Rooted in Community, Strike Magazine’s Third Issue Continues to Capture All Things Striking

by Ashley Chatmon

Strike staff photo by Cooper Gore

Since the first issue of Strike Magazine in April 2021, the student-run fashion and culture magazine has grown by leaps and bounds as it firmly plants its roots in a fertile community of young creatives.

As the name implies, Strike sets its sights on breaking conventional standards. In the wake of their third issue, Dreamland, Beauty Director Keeli Scarlett, who has been with Strike from the start, hopes to get even bolder.

“We’re always trying to push the envelope of what we did last. Whatever is trending, we want to go beyond,” Scarlett said.

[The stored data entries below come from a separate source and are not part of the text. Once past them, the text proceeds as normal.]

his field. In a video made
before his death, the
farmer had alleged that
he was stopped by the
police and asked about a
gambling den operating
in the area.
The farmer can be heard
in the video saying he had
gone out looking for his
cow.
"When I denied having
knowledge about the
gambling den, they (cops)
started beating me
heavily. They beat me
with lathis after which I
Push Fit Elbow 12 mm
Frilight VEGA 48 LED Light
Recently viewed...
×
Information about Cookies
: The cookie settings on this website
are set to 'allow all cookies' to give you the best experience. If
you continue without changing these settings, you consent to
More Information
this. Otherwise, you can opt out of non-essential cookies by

This boldness is no coincidence, it’s a part of their mission statement.

“Being bold is the number one thing, and it’s really important for all of us” according to Scarlett. 

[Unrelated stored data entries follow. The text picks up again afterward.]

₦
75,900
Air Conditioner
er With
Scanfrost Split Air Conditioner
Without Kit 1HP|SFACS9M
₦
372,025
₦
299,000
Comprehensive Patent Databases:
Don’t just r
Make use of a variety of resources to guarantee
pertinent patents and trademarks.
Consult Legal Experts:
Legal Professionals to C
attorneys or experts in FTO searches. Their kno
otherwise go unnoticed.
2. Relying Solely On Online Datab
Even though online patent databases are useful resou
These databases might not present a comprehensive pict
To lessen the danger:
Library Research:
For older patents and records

Photo from Issue 3, Dreamland, by Gracie Gianoukos

For Scarlett, their most recent issue was the best one yet. In her eyes, it was the most complete fulfilment of what Strike is meant to be.

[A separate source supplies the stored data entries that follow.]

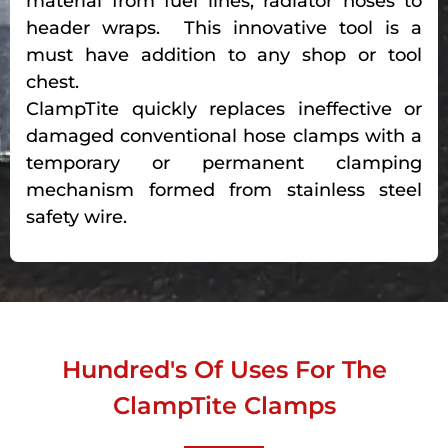
material from fuel lines, radiator hoses to
header wraps. This innovative tool is a
must have addition to any shop or tool
chest.
ClampTite quickly replaces ineffective or
damaged conventional hose clamps with a
temporary or permanent clamping
mechanism formed from stainless steel
safety wire.
Hundred's Of Uses For The
ClampTite Clamps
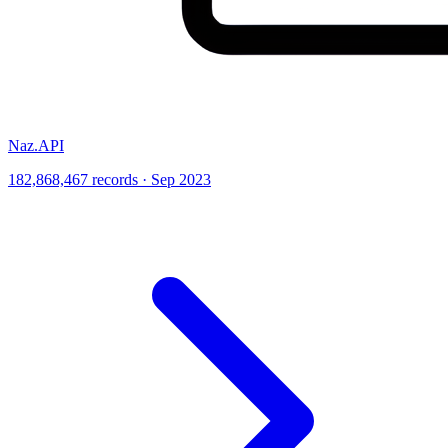
Naz.API
182,868,467 records · Sep 2023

 “It was Vogue-level in my eyes, the layouts, the concepts, the fashion, the makeup. It was all so elevated from everything we’ve done before.”

Historically, fashion magazines tend to elevate exclusive beauty standards. Another way Strike shatters what is to be expected of a lifestyle magazine is their strong resolve to be inclusive. 

“The Strike team is one of the most accepting groups. They don’t care what your body looks like. They don’t care if you have acne on your face, or you’ve never done a fashion magazine,” Scarlett said.

This is evident in their recent issue, which features a variety of skin tones and body types traditionally barred from the fashion world.

Photo from Issue 3, Dreamland, by Gracie Gianoukos

The positivity also translates to the unity that can be found within the Strike staff. 

“Everyone cheers each other on. Whether it’s the writing team or the fashion team, everyone has each other’s back” Scarlett said.

Strike Cinematographer Marysa Tuttle experienced the supportive atmosphere cultivated by the team when she modeled for the first issue, an opportunity that came at a time when she was struggling with insecurity. 

“It was a confidence boost for me…I was like, why did they pick me? But on set it was overall a positive experience. Everyone there just wants to support you.”

She was so enticed that she joined Strike as a staff member for the third issue. Through Strike she was able to discover her passions within the production world while gaining real-life practice to sharpen those skills. 

“It has helped me so much in being confident in my skills and to build on them at the same time” Tuttle said.

This confidence shines through as she decided to expand her role into creating a documentary chronicling the creation of the issue.

“It was a lot. There were some tears, blood and sweat too! But I’m proud of myself.” Tuttle said.

Rooted in supplying young creatives with a host of opportunities to gain experience in the production field, the goal of Strike is much bigger than an issue. 

It seems the key to this growing community is the intention to learn alongside each other and help the team grow.

“If someone is really good at something they’re not afraid to help someone else. I think we’re all there to learn about this kind of industry and that kind of a job…Why would I have someone struggle? Why don’t I help them so we can all come together for this thing and not have anyone left behind?” Tuttle said.